Gunung juru bicara alam
Masih diam seribu basa
Squadron melesat
Dari kapal perang
Orang-orang tidak tahu
Apa terjadi di udara

Pesawat dan jet
Saling baku serang
Penyair terpukau
Sajak apa mesti ditulis
Orang-orang terpana
Melihat kembang api

Tuhan pun tertawa

1 April 2019



Kota

Dari lawangsewu
Ke kotalama
Kota mengambang
Serupa mainan anak
Ada diskon 50 %
Mall mau dijual

Di sini tempat berjanji
Di antara heritage
Lalu lapak-lapak artefak
Maksi apa kita
Baiknya nasgor mberok
Kita makan di taman

Ini kota dekat hati
Simpanglima jauh mata
Terlalu banyak warna
Juga lampu warni
Baju batik oke saja
Dipadu jins belel robek

Kota ya kamu
Iya kamu

3 April 2019




Dua Kapal

Dua kapal perang
Saling serang
Di lautan bebas teritori
Ikan-ikan bereksodus
Mengira ada badai
Untuk waktu lama

Seorang kanak nelayan
Di perahu kecil
Menyaksikan dari jauh
Tersenyum-senyum
Seperti menikmati
Permainan ganjil

Lalu gerimis riwis
Serupa harpa langit
Dua kapal saling benam
Kanak meniup seruling
Berpadu petikan gaib
Bagai puisi Tuhan

7 April 2019


Eko Tunas, merasa sangat dicintai Tuhan, dengan beberapa bakat yang dimilikinya: senirupa, teater, sastra.

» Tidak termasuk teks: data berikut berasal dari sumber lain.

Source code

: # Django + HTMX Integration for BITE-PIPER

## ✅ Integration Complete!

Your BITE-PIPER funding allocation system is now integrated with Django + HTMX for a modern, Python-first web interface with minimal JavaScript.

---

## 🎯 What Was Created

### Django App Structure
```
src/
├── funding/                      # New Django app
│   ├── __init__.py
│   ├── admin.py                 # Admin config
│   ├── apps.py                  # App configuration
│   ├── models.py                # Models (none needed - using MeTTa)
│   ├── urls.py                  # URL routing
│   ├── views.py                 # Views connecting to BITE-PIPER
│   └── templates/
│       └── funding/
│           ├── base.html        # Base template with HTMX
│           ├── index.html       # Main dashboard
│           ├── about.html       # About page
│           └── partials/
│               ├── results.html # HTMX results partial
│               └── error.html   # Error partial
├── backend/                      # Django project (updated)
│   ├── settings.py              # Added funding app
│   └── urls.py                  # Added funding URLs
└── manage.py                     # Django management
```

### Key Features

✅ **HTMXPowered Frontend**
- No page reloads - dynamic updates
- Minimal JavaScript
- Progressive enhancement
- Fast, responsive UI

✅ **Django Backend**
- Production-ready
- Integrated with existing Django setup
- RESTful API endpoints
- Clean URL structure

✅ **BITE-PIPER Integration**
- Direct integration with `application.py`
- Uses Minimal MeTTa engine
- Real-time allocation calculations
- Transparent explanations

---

Karya-karyanya -- puisi, cerpen, esai, novel -- tersebar di berbagai mediamassa. Kumpulan puisinya Sajak Dolanan, Yang Terhormat Rakyat, Ponsel di Atas Sprai, Aorta. Novelnya Wayang Kertas memenangkan lomba cerbung Suara Merdeka. Beberapa cerpennya diterbitkan bersama dalam buku Bidadari Sigarasa dan dibacakan di Taman Ismail Marzuki (TIM) Jakarta. Lalu buku cerpen tunggalnya, Tunas. Naskah-naskah drama dan skenarionya dimainkan Teater RSPD Tegal, Teater Dhome dan Teater Lingkar Semarang. Kini sambil terus menulis dan berteater ayah beranak lima ini  kembali ke habibatnya melukis. Sambil sesekali monolog atau ceramah kebudayaan di banyak kota. Hidup yang penting dilakoni, susah dan senang sama saja, katanya.